DBT contents per session
Cessation
|
contents
|
Pre-session
|
Explanation of dialectical behavioral therapy, principles, and goals. brief introduction of the content of each session. familiarity with participants. Giving people an intervention booklet to read at home.
|
1st session
(mindfullness1)
|
introduce the concept of mindfulness and three mental states (wise, reasonable, emotional) and their relations with substance use.
|
2nd sessions
(mindfulness 2)
|
Teaching two clusters of mindful skills. first, include viewing, participation, and description. Second include non-judgmental stance and inclusive self-consciousness.
|
3rd session
|
summarizing the mindfulness sessions. Definition of addiction, common therapies of addiction, introduction, and teaching of dialectical avoidance technique, review of the positive and negative aspects of abstinence, explanation and Investigating the relapse and its cause, explaining the skill of the pure mind, the addicted mind, the types of behaviors related to the pure mentality and the addicted mentality, and the preparation of a list of supporters.
|
4rd -5th sessions
(Distress tolerance)
|
teaching distraction strategies with five skills include activities, comparisons, emotions, thoughts, contributing using away. through enjoyable activities, focusing on work or other topics, counting, leaving the situation, paying attention to daily tasks, distracting from thoughts and self-harm behaviors. teaching and training self-soothing with five senses.
|
6th -7th sessions
(Emotion regulation)
|
Definition of emotion, how emotions work, familiarity with emotion regulation skills. Emotion Identification Exercise, Emotion Registration Exercise. Identifying barriers to experiencing emotion in a healthy way and ways to overcome these barriers. Teaching creating short-term positive emotional experiences for experiencing positive emotional states.
|
8th -10th sessions
(Emotion regulation and distress tolerance in MUD context)
|
Explain the craving and its connection to the experience of emotions. Introducing methods for identifying values. importance committed action based on a list of important values in life. Develop new coping strategies in response to unpleasant emotions, sensations, and cognitions especially craving as multidimensional problem. teaching problem solving and behavior analysis.
|
11th session
|
Basic acceptance technique training. Living in the present moment theqniques.
|
12th -13th sessions
|
interpersonal effectiveness training. Participants learning assertiveness skills about substance users people. Other skills include Non-verbal communication, Verbal communication, Problem-solving, Decision-making and Listening skills.
|
14the – 16th sessions
|
Review sessions. Eliminate ambiguities. Exercise skills in the presence of other people.
|
Psychoeducation
Psychoeducation is an updated and straightforward information about Marijuana dangers and its management addiction as well as craving pamphlet. It is also more ethical than without offering any intervention. A psychiatrist with five years of experience in addiction psychotherapy implemented this intervention. This intervention includes problem-solving skills, assertiveness, and craving management in eight sessions and is designed for eliminated common practical factors among psychotherapies to specify pure DBT effects.

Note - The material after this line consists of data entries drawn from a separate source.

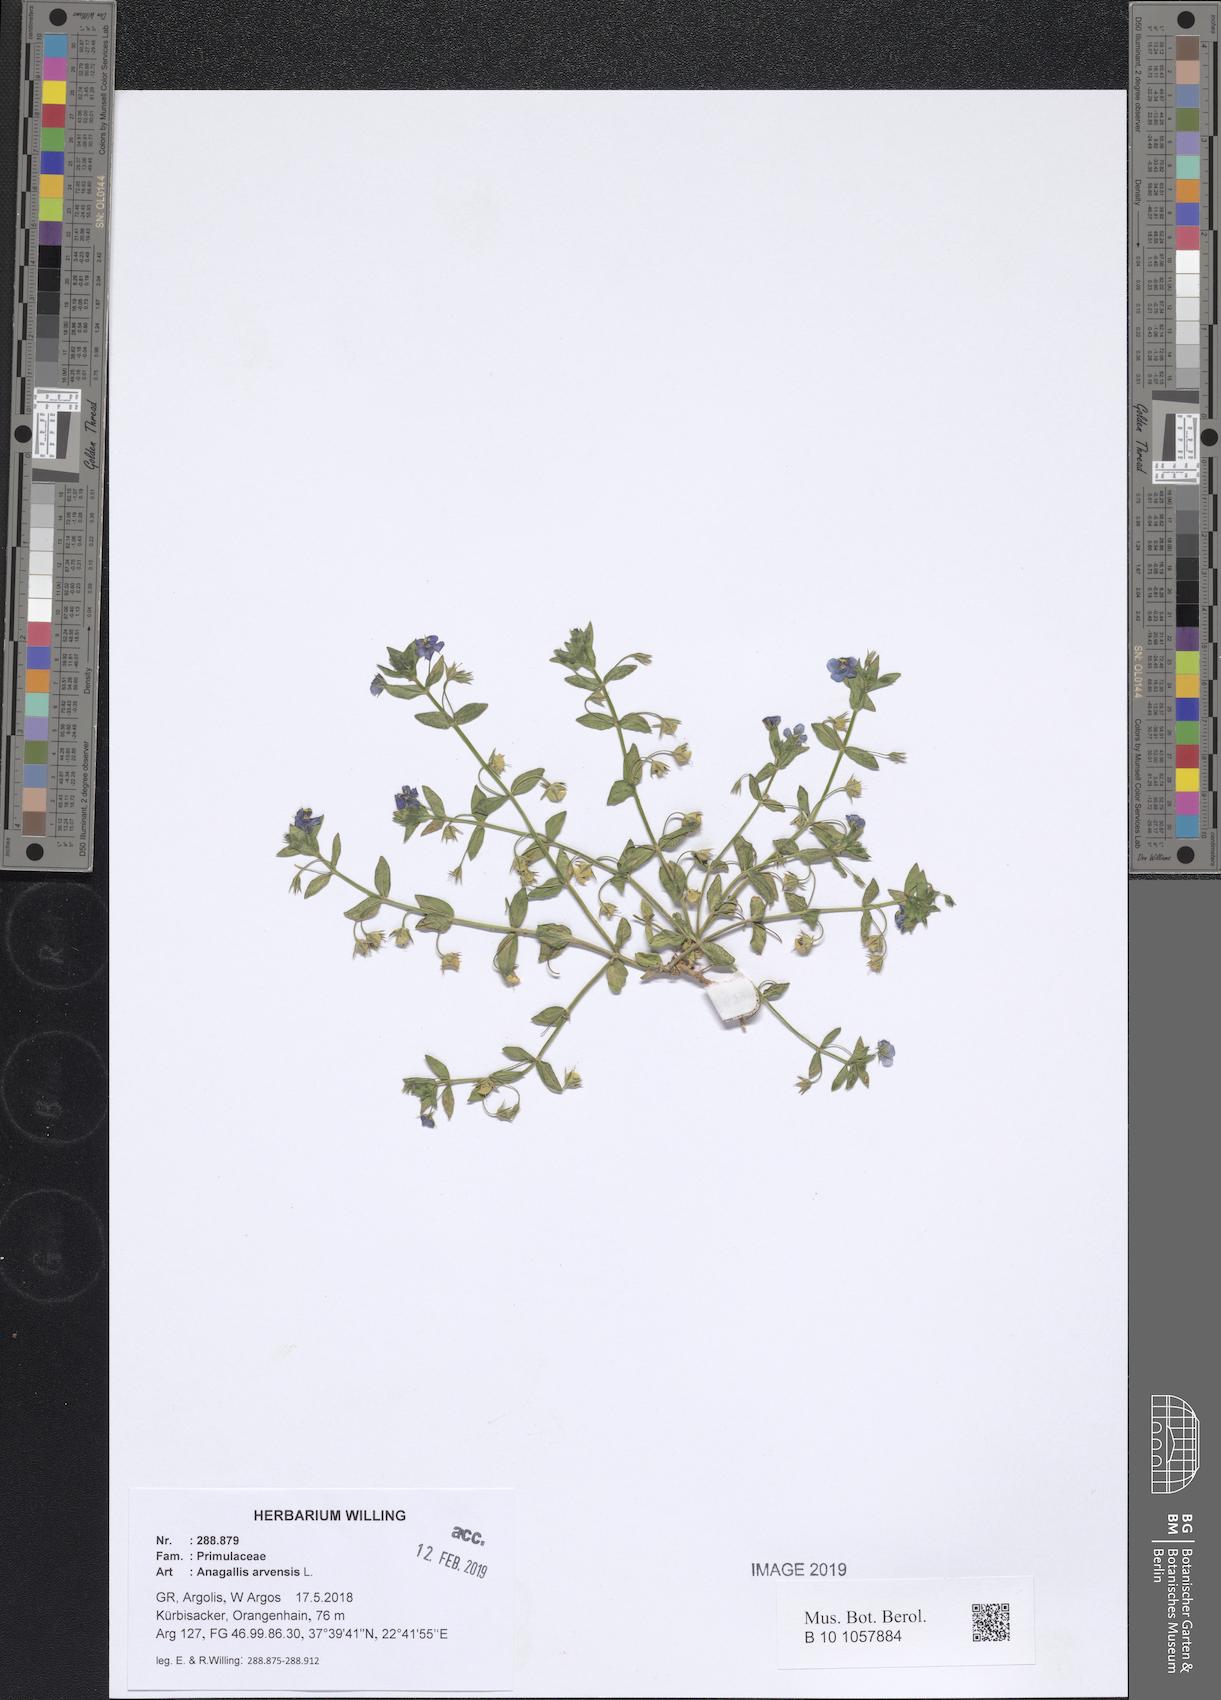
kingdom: Plantae
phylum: Tracheophyta
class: Magnoliopsida
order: Ericales
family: Primulaceae
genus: Lysimachia
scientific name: Lysimachia arvensis
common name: Scarlet pimpernel
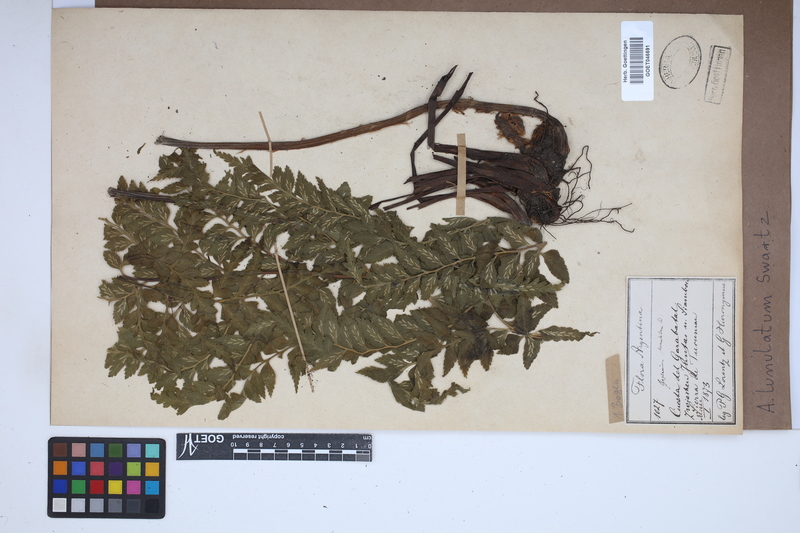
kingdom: Plantae
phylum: Tracheophyta
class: Polypodiopsida
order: Polypodiales
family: Aspleniaceae
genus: Asplenium
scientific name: Asplenium lunulatum
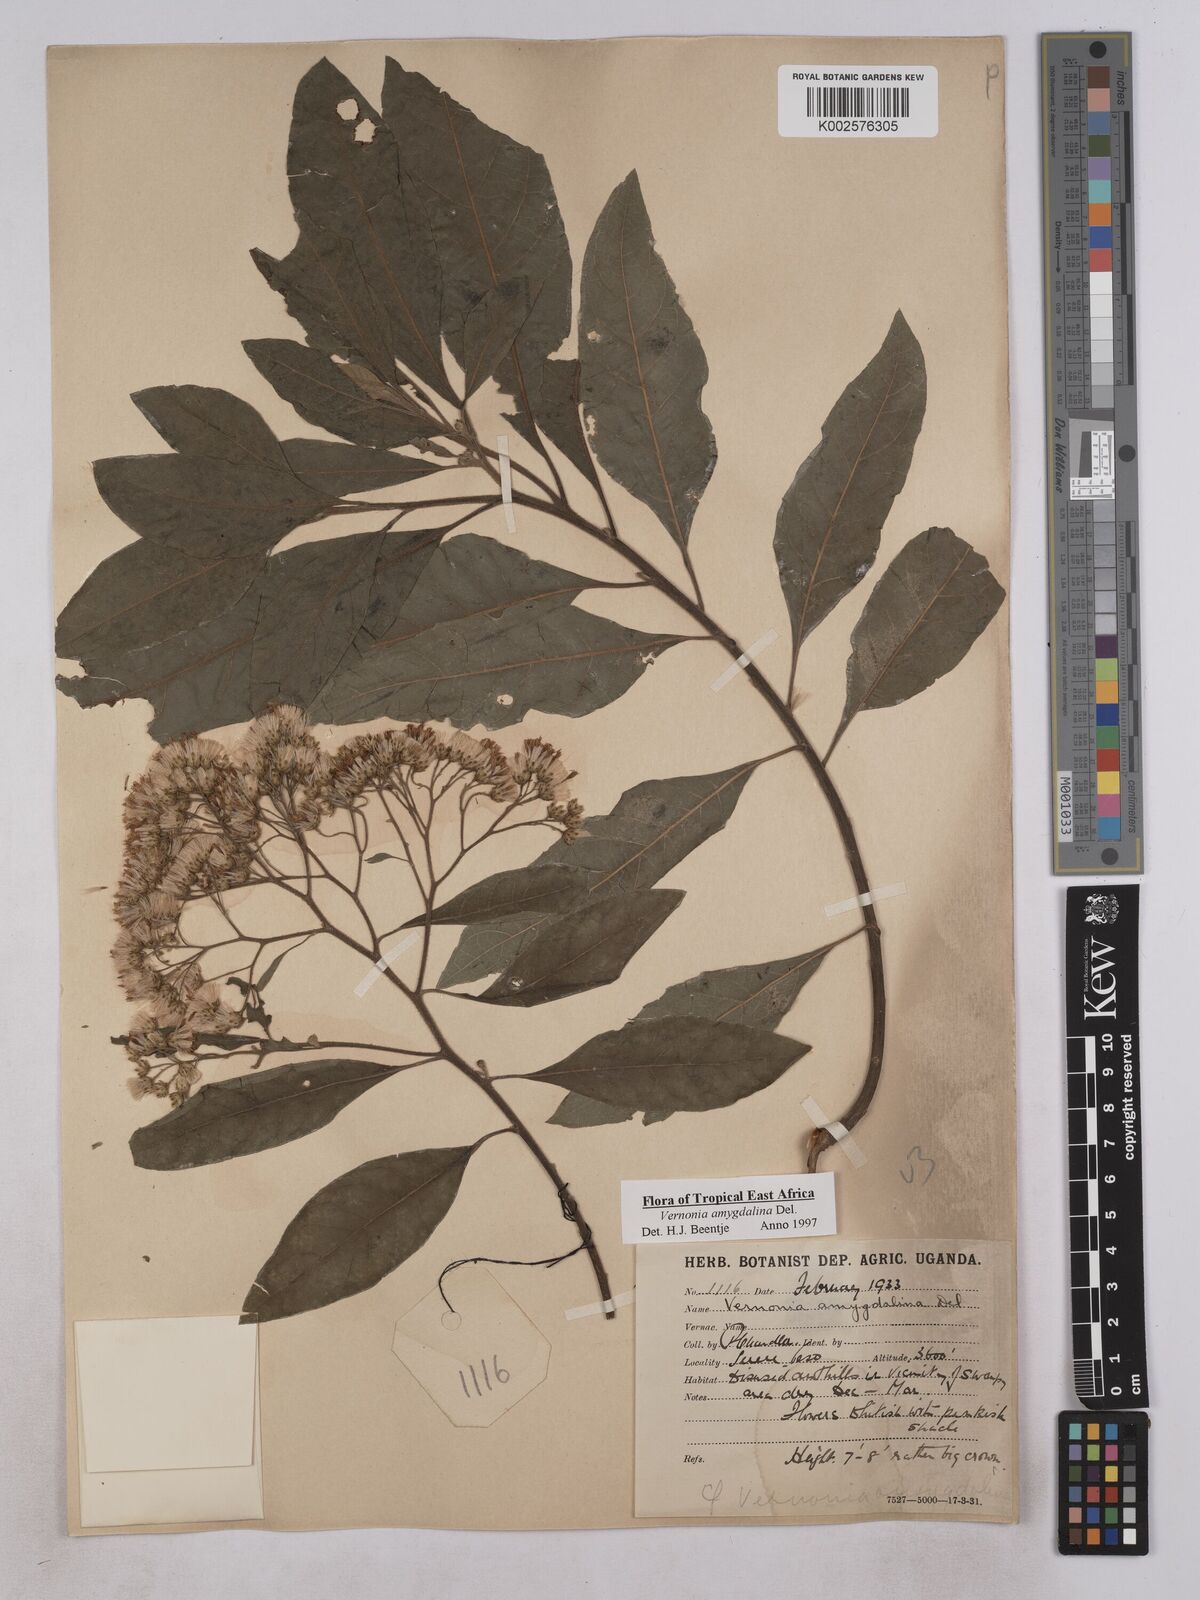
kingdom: Plantae
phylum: Tracheophyta
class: Magnoliopsida
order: Asterales
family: Asteraceae
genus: Gymnanthemum
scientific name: Gymnanthemum amygdalinum
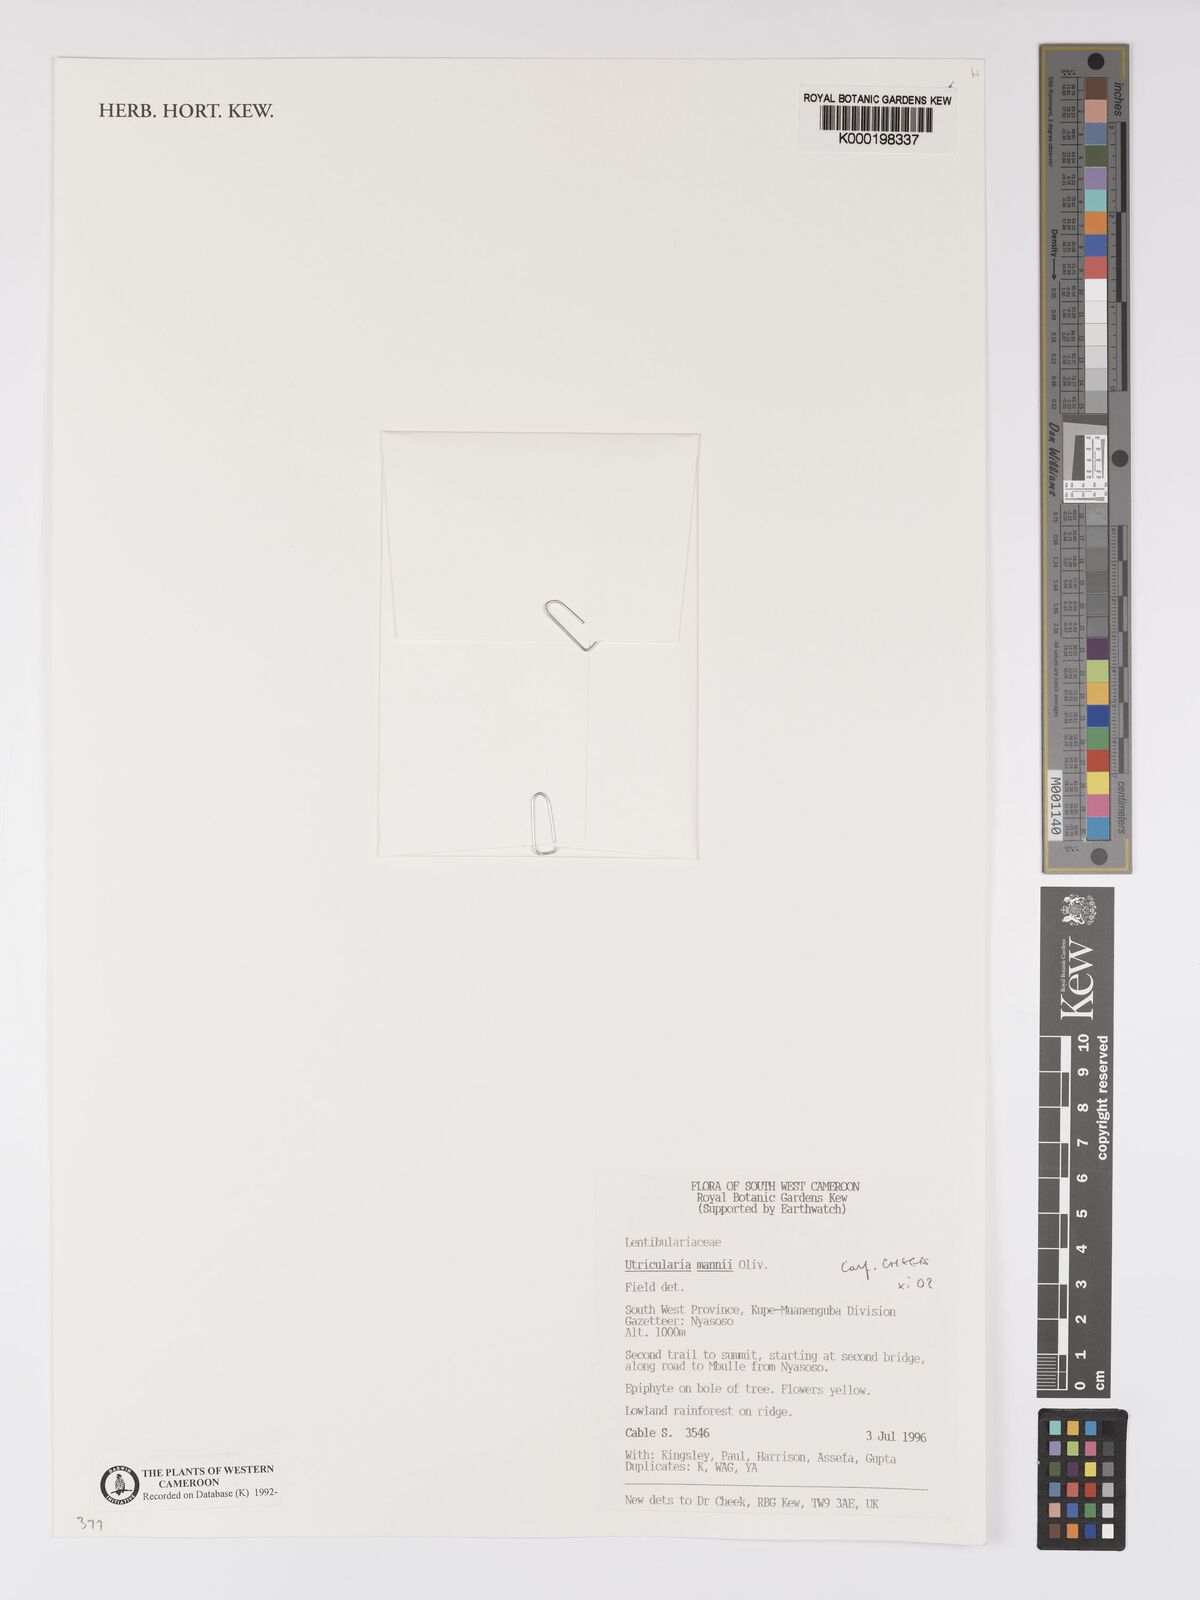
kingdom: Plantae
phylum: Tracheophyta
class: Magnoliopsida
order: Lamiales
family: Lentibulariaceae
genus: Utricularia
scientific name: Utricularia mannii
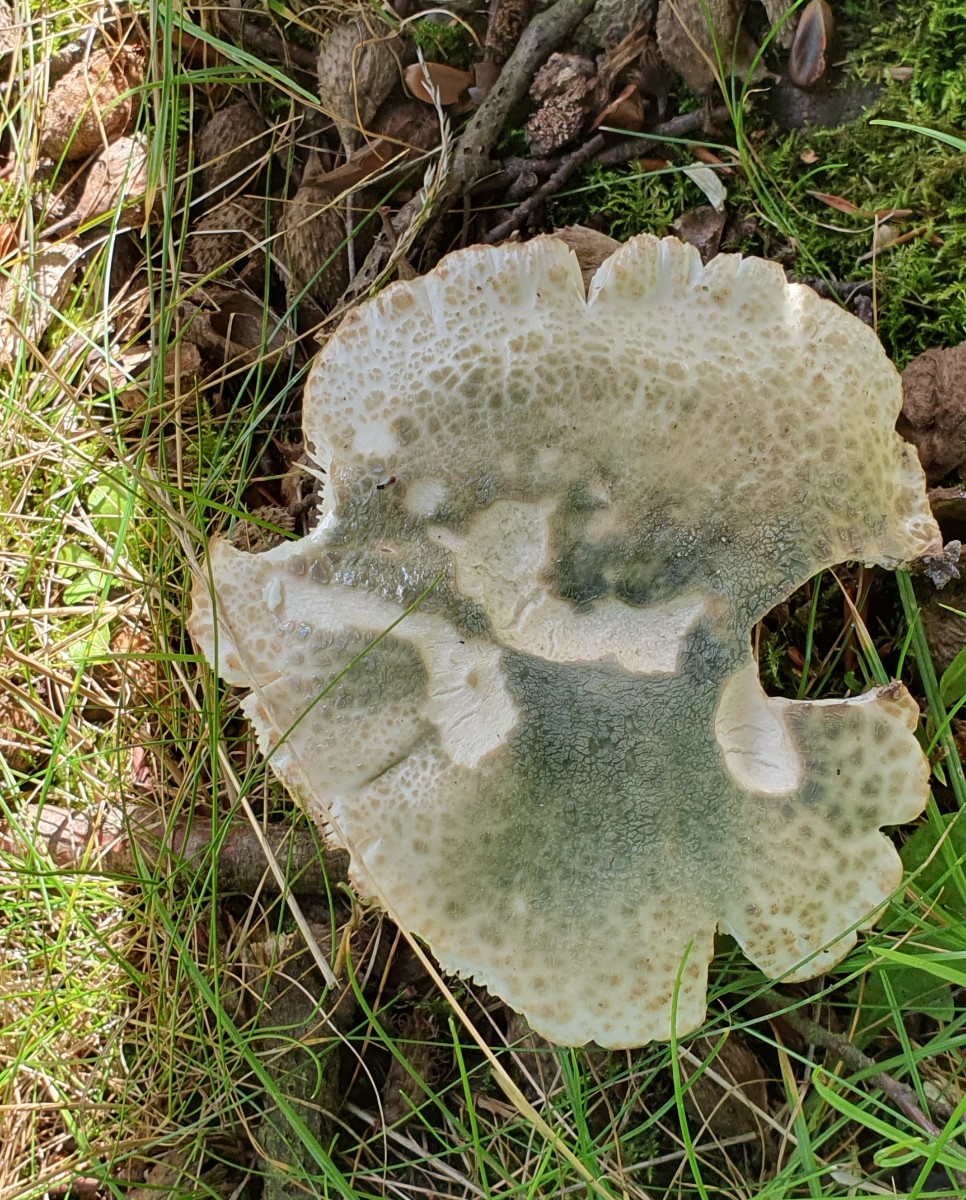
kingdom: Fungi
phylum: Basidiomycota
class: Agaricomycetes
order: Russulales
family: Russulaceae
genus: Russula
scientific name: Russula virescens
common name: spanskgrøn skørhat
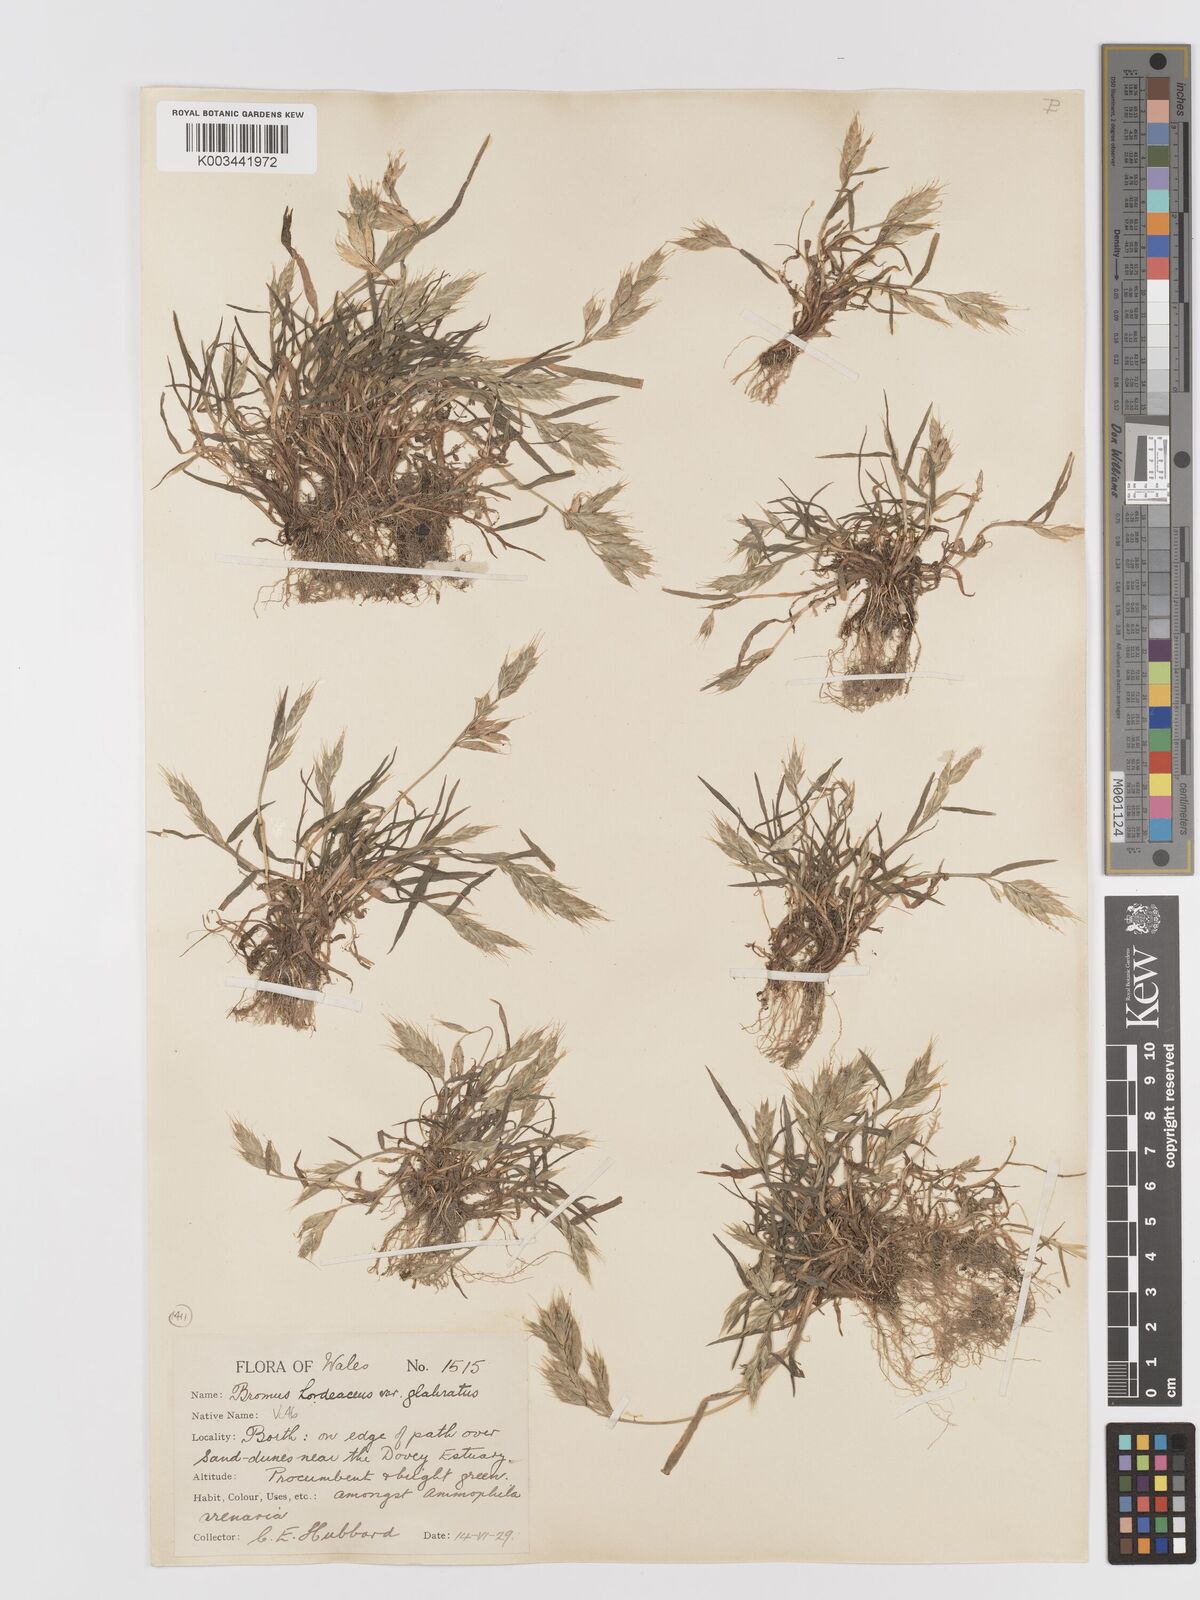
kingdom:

Therapists and Treatment Adherence
For checking adherence, audios of sessions were recorded with the consent of all the participants. Then a DBT researcher and psychotherapist who was not involved in the treatment groups checked contents secession. Sessions were divided into 15-minute modules that were chosen for adherence checks randomly. Treatment stance and the occurrence and depth of DBT processes were appraised. Based on the treatment manual, the modules rated the adherence level as either adequate or not adequate. The majority (83%) was judged as having been conducted adequately.
Statistical method
Demographic information was gathered and reported the frequency, mean, and standard deviation, and for outcomes, repeated measures ANOVA and chi-square tests were conducted by SPSS software version 26.